▶ _Passage provided_
[start]

PayPal, Inc. (PYPL):
HII re-filed our 2018 proposal at PayPal, with some updated information, regarding their human rights and additional policy statements relating to human rights. As mentioned in our 2018 advocacy review, we requested that PayPal modify their governance documents to ensure due diligence on Human and Indigenous Peoples’ Rights. No word [yet] from PayPal regarding discussion of the proposal or of a challenge by the company to omit the proposal from its proxy materials.
In an attempt to generate a moral and philosophical discussion, HII filed a resolution requesting an amendment to PepsiCo’s Articles of Incorporation, changing the language that states the company has “perpetual existence”. After dialogue with the company and their explanation of the legal reasoning behind the language in the PEP Articles of Incorporation based on North Carolina statutes and policy, HII agreed to withdraw the proposal and will work with PEP’s legal team to convince the board to make a change in “perpetual existence” through board action.

[end]

▶ _Job A_
Reproduce word for word the part of the shareholder proposal text that opens with the words containing "In an attempt" and closes with "through board action.".
▶ _Job B_
Pick up the shareholder proposal text where it stops and carry it further.

▶ _Data segment_

[start]

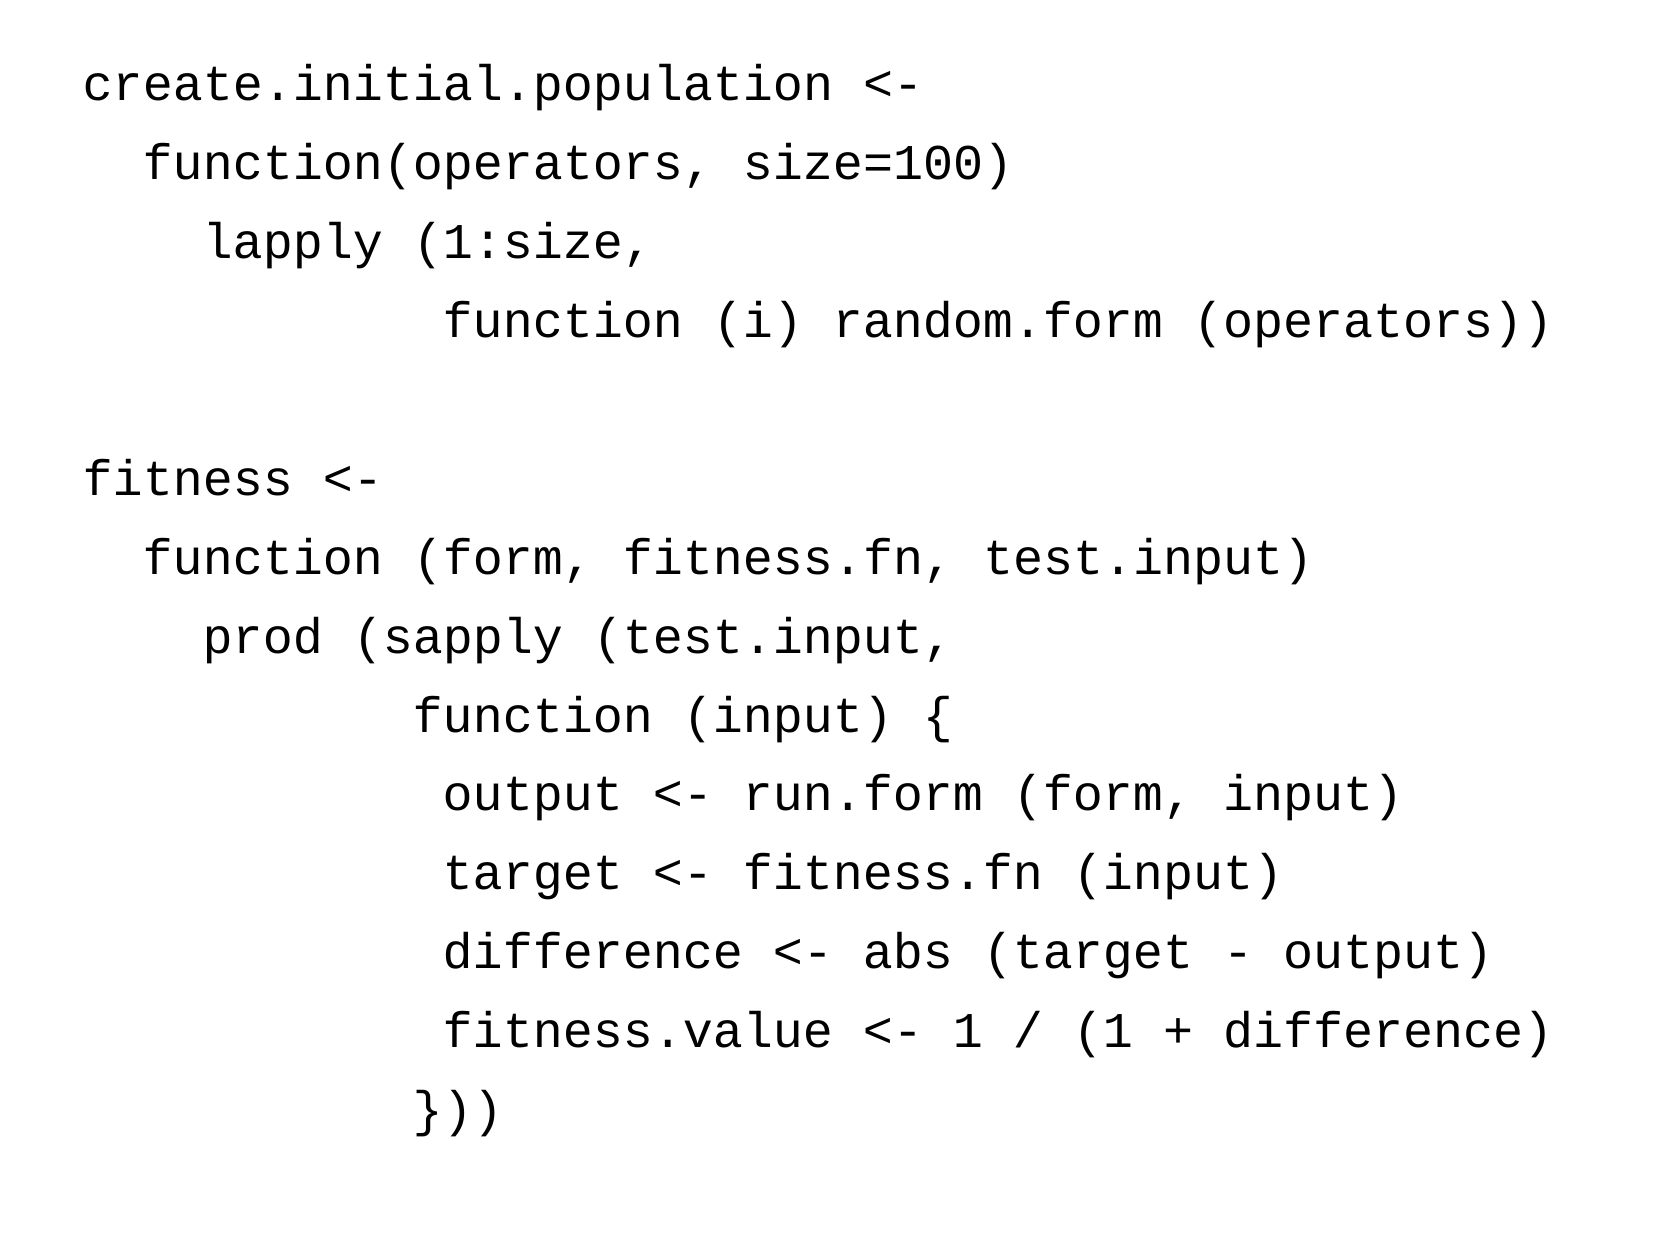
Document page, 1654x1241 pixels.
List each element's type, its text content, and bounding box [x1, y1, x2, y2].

list create.initial.population <- function(operators, size=100) lapply (1:size, function (i) random.form (operators)) fitness <- function (form, fitness.fn, test.input) prod (sapply (test.input, function (input) { output <- run.form (form, input) target <- fitness.fn (input) difference <- abs (target - output) fitness.value <- 1 / (1 + difference) })) [82, 59, 1571, 1217]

[end]

▶ _Task answer A_
In an attempt to generate a moral and philosophical discussion, HII filed a resolution requesting an amendment to PepsiCo’s Articles of Incorporation, changing the language that states the company has “perpetual existence”. After dialogue with the company and their explanation of the legal reasoning behind the language in the PEP Articles of Incorporation based on North Carolina statutes and policy, HII agreed to withdraw the proposal and will work with PEP’s legal team to convince the board to make a change in “perpetual existence” through board action.

▶ _Task answer B_
TJX Companies, Inc. (TJX):
For the 2nd year in a row, HII introduced a resolution at TJX Companies, Inc. regarding animal welfare. This resolution took a more targeted approach, asking the company to amend their Vendor Code of Conduct to include board oversight on animal welfare throughout the supply chain, on the grounds that there is a clear lack of congruency between stated company “values” and company operations. HII had a conversation with the corporate attorneys at TJX in January and another in February, and the outcome has been that TJX has remained fixed in their position to take NO action to improve their policies and practices regarding animal welfare. We are currently in the process of responding to this challenge and eventually hope to persuade the company to take further steps to ensure on the ethical and humane treatment of animals regarding the sourcing of animal products throughout their supply chain.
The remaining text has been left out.